Без ребят и без Мэй Бэрри не мог ступить и шагу. Даже уик-энды ребята проводили в Беверли-Хиллз, в специально выстроенном для него доме – очаровательной имитации старой кентской хмелесушилки. На всякий случай. Вдруг подвернется новый сценарий или миллионер, которому некуда девать деньги, а то вдруг бухгалтер придумает новый финт с налогами. Для улаживания таких дел Мэй и нужны были ребята, чтобы не беспокоить Бэрри.

У Опасного Мужчины не было детей. Только Мэй. Когда-то их это огорчало. Можно было бы печатать фотографии Бэрри с сынишкой на плечах или как Бэрри учит его плавать в бассейне или пускать воздушного змея. Но годы шли, и Мэй с ребятами решили, что лучше оставить все как есть. Долговязый парень или здоровая гогочущая деваха могли бы сильно подпортить легенду об Опасном Мужчине. И Бэрри Джинз остался загадочным и недоступным: каждой женщине он был любовником и ни одной девушке не был отцом. Когда знаменитый актер начинает играть отцов – это начало конца. Когда же он играет дедушек – это конец.

– Солнышко мое, – говорила Мэй, – ты нужен людям такой, как ты есть: руки в карманах, шляпа надвинута на глаза. Ты только ничего не меняй. И после съемки тоже.

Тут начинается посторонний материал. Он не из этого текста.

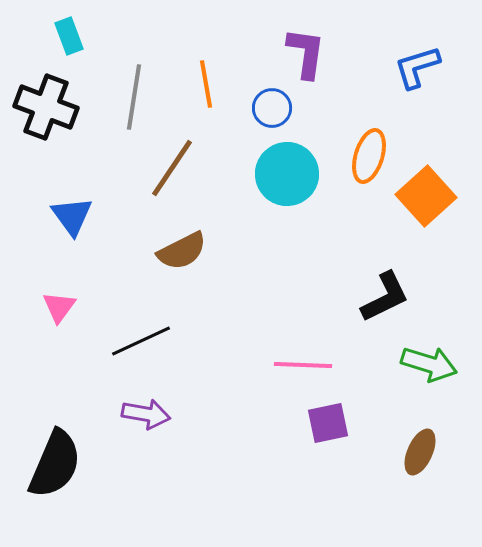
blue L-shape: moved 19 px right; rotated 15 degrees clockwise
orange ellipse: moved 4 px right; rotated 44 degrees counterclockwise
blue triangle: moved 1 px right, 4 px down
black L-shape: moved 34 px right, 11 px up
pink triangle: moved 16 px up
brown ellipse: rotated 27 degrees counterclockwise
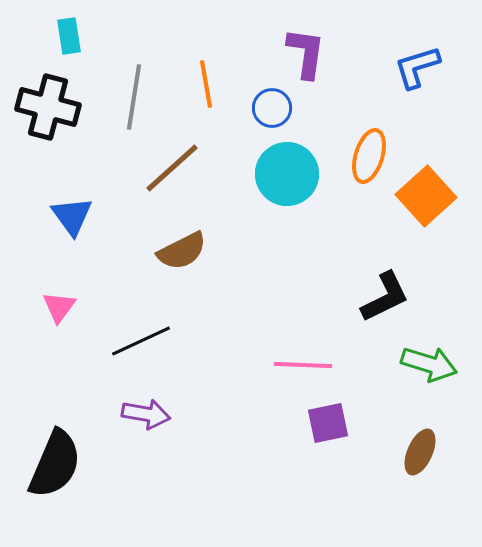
cyan rectangle: rotated 12 degrees clockwise
black cross: moved 2 px right; rotated 6 degrees counterclockwise
brown line: rotated 14 degrees clockwise
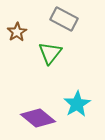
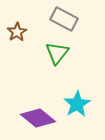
green triangle: moved 7 px right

Так и было. Бэрри почти всегда молчал. Даже дома. Люди, его знавшие – в основном публика из Голливуда или как-то связанная с кино, – смотрели, как этот высокий поджарый человек тянет через соломинку апельсиновый сок (Бэрри не употреблял спиртного), и поражались, как это – черт возьми! – ему удается. У его сверстников были животы и складки на шее. У большинства. Только не у Бэрри Джинза. О, у Опасного Мужчины не было ничего подобного! Каждый день, если не было съемок, Мэй поднимала его в шесть утра, и он делал шведскую гимнастику. И если вечером не было приема, то в девять он уже спал.

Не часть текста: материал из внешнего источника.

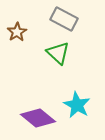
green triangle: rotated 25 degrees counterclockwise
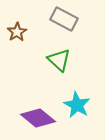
green triangle: moved 1 px right, 7 px down
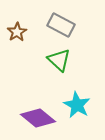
gray rectangle: moved 3 px left, 6 px down
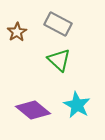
gray rectangle: moved 3 px left, 1 px up
purple diamond: moved 5 px left, 8 px up
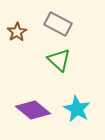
cyan star: moved 4 px down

За все те годы, что Опасный Мужчина правил миром, имя его не было замешано ни в одной истории. Он не разрушил ни одной семьи. Красавицы, игравшие с Бэрри, не могли даже принести домой фотографию, где они сняты вместе с ним в студии. Мэй не позволяла. Снимок можно было опубликовать. Он мог появиться в газете, и начались бы разговоры. Пылкие итальянки, томные французские vedettes[34], красотки из южных штатов, смуглые пуэрториканки – какую бы из звезд дня ни наняли играть с Бэрри, ни одной не удавалось и словом с ним перемолвиться за пределами съемочной площадки. Мэй с ребятами всегда были начеку. А если какому-то репортеру, более шустрому, чем его коллеги, удавалось застать Бэрри врасплох во время ланча – когда ребята отлучались в туалет, а Мэй пудрила носик – и спросить: «Что вы думаете о Мици Сульва?» – или еще о какой-нибудь красавице, чье имя шло на афише вслед за ним, Бэрри отвечал только: «Она великолепна». Такой ответ ни к чему не обязывал и был абсолютно безопасен. Он никак не ущемлял ни эту женщину, ни Мэй. Никакой, даже самый изощренный репортер не мог бы извратить его или придать ему какой-то иной смысл. Что даст заголовок вроде: «Бэрри Джинз считает Мици Сульва великолепной актрисой»? А пока репортер готовил свой следующий вопрос, из туалета уже появлялись ребята.

Лишь во время подготовки первой сенсорной программы[35] сотрудникам Бэрри пришлось задуматься, годятся ли и теперь их прежние методы. Все знают, что сенсорные программы, или «сенси», появились в конце осени 59-го. Это была подлинная революция в кино, приведшая к хаосу, который продолжался до тех пор, пока технари не взяли дело в свои руки, а крупные концерны не опутали все свои залы сенсопроводкой. Однако настоящая паника началась на киностудиях. Что будет со звездами? Выстоят ли в новой обстановке великие, и самый великий из великих – Бэрри Джинз, Опасный Мужчина? Дело в том, что эффект достигался не только сенсофикацией зала: во время передачи актера тоже подключали к сети (специальное устройство было спрятано в его одежде), и чувственная энергия актера подавалась на «мяукалку» – так называли устройство, которое, в свою очередь, передавало энергию на энергомашины, установленные в залах. Если ток был ниже уровня «А», «мяукалка» просто не включалась. И весь ужас заключался в том, что «мотивация» (то есть уровень сенсоэнергии актера) была величиной неизвестной и определялась лишь опытным путем.